Reach for a sweep-line laminar-family view when:

  • many geometric regions are disjoint-or-nested
  • queries ask for the deepest containing region
  • repeating point-in-polygon against every region is too slow

The strongest smell is:

  • "nested convex polygons plus many point queries"

That often means one sweep position sees a family of ordered intervals.

Problem-Specific Transformation

The polygon-containment story is rewritten as:

  • at one x, each active polygon contributes one vertical interval
  • because polygons are disjoint or nested, these intervals form a laminar order

So the query becomes:

  • among active intervals, find the deepest one whose lower boundary is below the query and whose upper boundary is above it

That turns many expensive geometric membership tests into one ordered active-set problem.

Core Idea

For a fixed x, every active convex polygon intersects the vertical line in one interval:

[lower(x), upper(x)]

Because polygons are either disjoint or nested, these intervals form a laminar family.

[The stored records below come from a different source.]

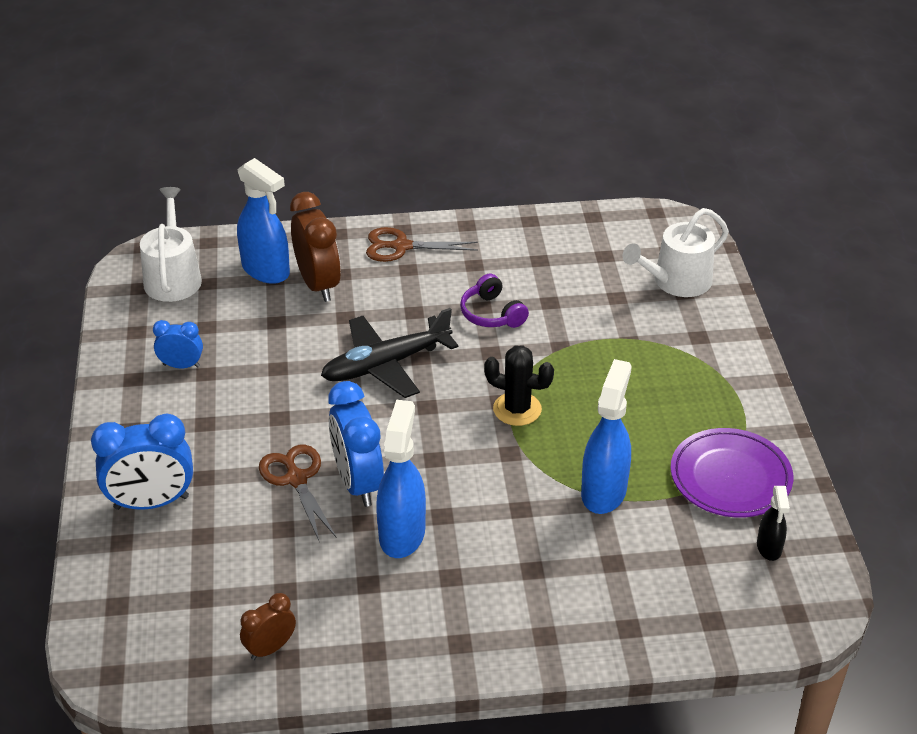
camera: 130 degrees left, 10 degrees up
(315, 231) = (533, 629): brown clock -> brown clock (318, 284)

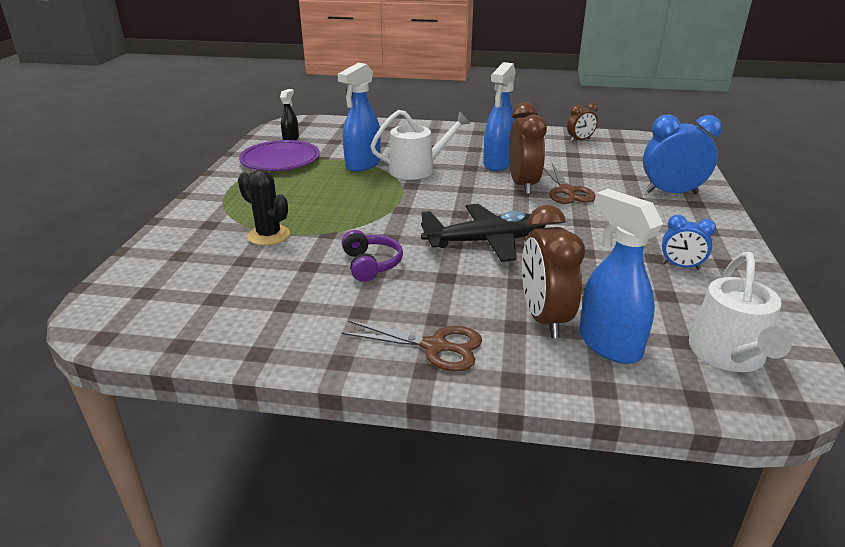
camera: 165 degrees left, 10 degrees down
(357, 483) = (523, 185): blue clock -> brown clock
(517, 409) = (391, 203): black cactus -> black cactus (269, 235)
(676, 282) = (175, 264): white watering can -> white watering can (417, 169)

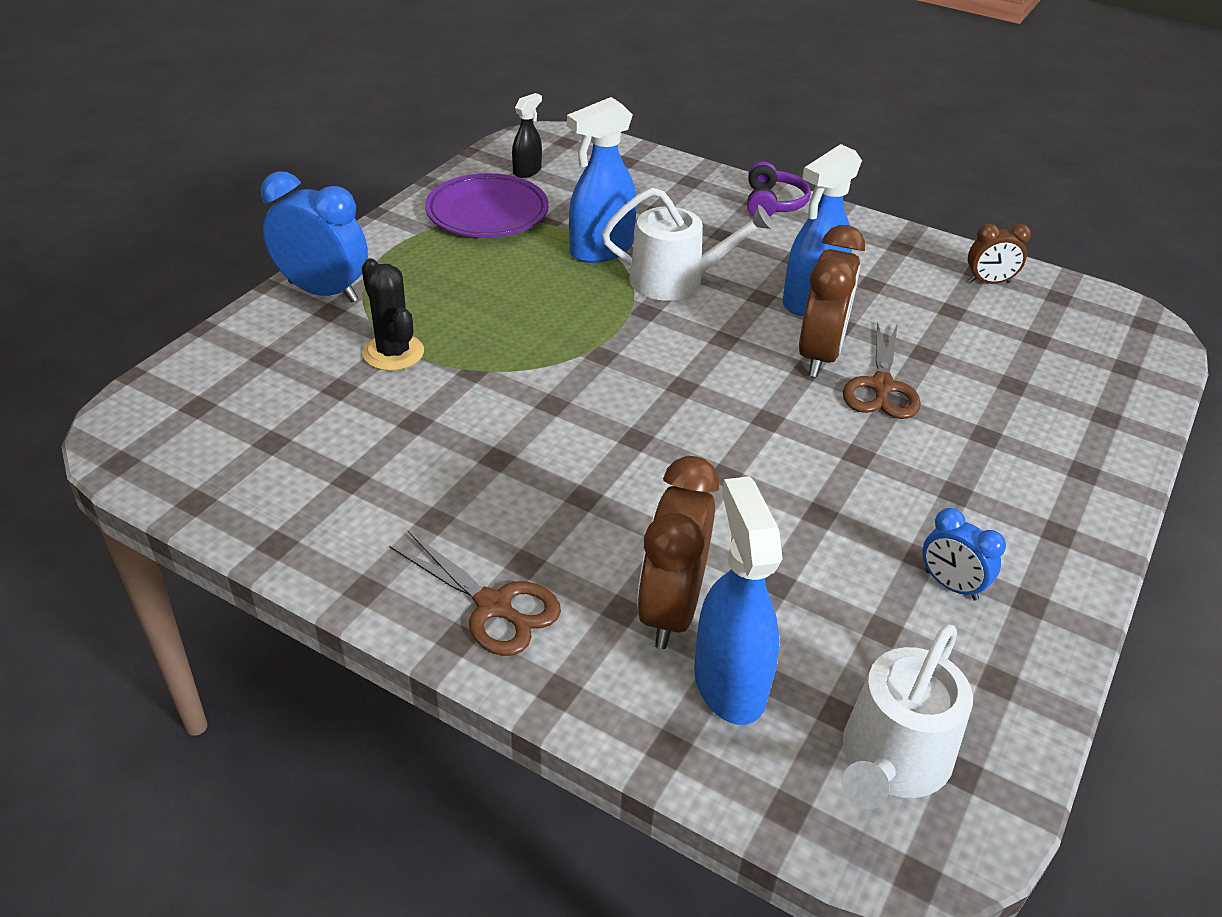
camera: 20 degrees right, 10 degrees up
(371, 264) = (497, 444): purple headphones -> purple headphones (773, 203)
(485, 242) = (683, 450): black plane -> none
(671, 193) = (1058, 437): blue clock -> blue clock (323, 292)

So during a left-to-right sweep:

  • maintain all active kingdoms ordered by lower(x)
  • for a query (x, y), take the active kingdom whose lower boundary is the largest one still below y
  • if its upper boundary is also above y, that is the deepest containing kingdom
  • otherwise, climb parent kingdoms until the upper boundary contains y

The containment tree itself can also be built during the sweep:

  • when a polygon starts at its leftmost x
  • its parent is exactly the active polygon immediately below its lower boundary

Complexity

  • preprocessing convex chains: O(total_vertices log total_vertices_per_polygon)
  • sweep: O((N + Q) log N)
  • ancestor climbing per query: O(log N)

This fits the small time limit only because we avoid checking polygons one by one.

Pitfalls / Judge Notes

  • Queries are guaranteed not to lie on polygon borders.
  • Start/end x values are boundary-only positions, so event order matters:
  • remove ending polygons first
  • answer queries
  • insert starting polygons
  • The answer is the deepest kingdom containing the house, not just any containing kingdom.
  • Using long long is necessary for coordinates; use careful comparisons for line-vs-point checks.